This week's summary will be short and sweet, in part because two of my three key metrics are largely the same.
The Good: The test positivity rate in Kansas last week was 11.4%, according to Johns Hopkins. Now, normally having 11.4% of your state's COVID-19 tests come back positive would not qualify as "good" by any stretch of the imagination (it should be 5% or less to be reasonably confident you're testing enough to identify most cases). But this is all about context. Kansas' test positivity rate has been increasing steadily since I started this blog almost two months ago and topped out at 12.8% last week. Any change in that trajectory is very welcome. One caveat about last week's numbers, though: the University of Kansas recorded nearly 21,800 tests as it prepared to welcome students back to campus. It's very possible that was enough to bring down the test positivity for the entire state, given how little the state has been testing. We'll have to wait and see whether this is a true downward trend or just a one-week blip.

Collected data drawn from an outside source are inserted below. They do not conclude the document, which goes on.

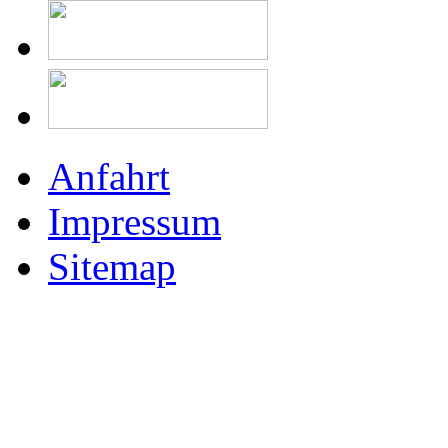
Anfahrt
Impressum
Sitemap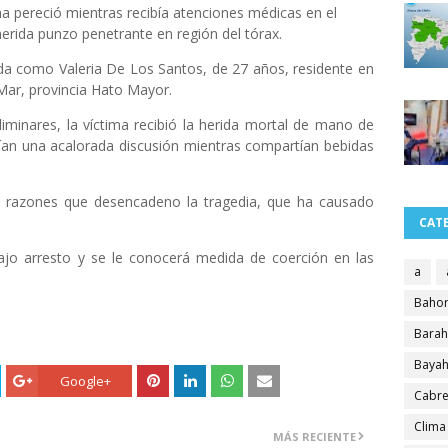
na pereció mientras recibía atenciones médicas en el
erida punzo penetrante en región del tórax.
ada como Valeria De Los Santos, de 27 años, residente en
 Mar, provincia Hato Mayor.
iminares, la víctima recibió la herida mortal de mano de
ían una acalorada discusión mientras compartían bebidas
 razones que desencadeno la tragedia, que ha causado
CAT
ajo arresto y se le conocerá medida de coerción en las
a
Bahor
Bara
Bayah
Google+
Cabre
Clima
MÁS RECIENTE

The Bad: The reproduction rate (Rt) was 1.06 in Kansas as of Aug. 29. That's the same as it was the week before, but it still qualifies as "bad" because the longer that number stays above 1.0, the more cases we will end up with. If it's below 1.0, and it stays the same, that's good. If it's above 1.0 and staying the same, that's bad — especially as kids start going back to school, because gatherings tend to increase the Rt.
The Neutral: Nothing "ugly" this week, thankfully. Once again, hospital ICU capacity held steady at about 37% availability (with 120 hospitals reporting). It's remarkable how stable that number has been over the last month or so.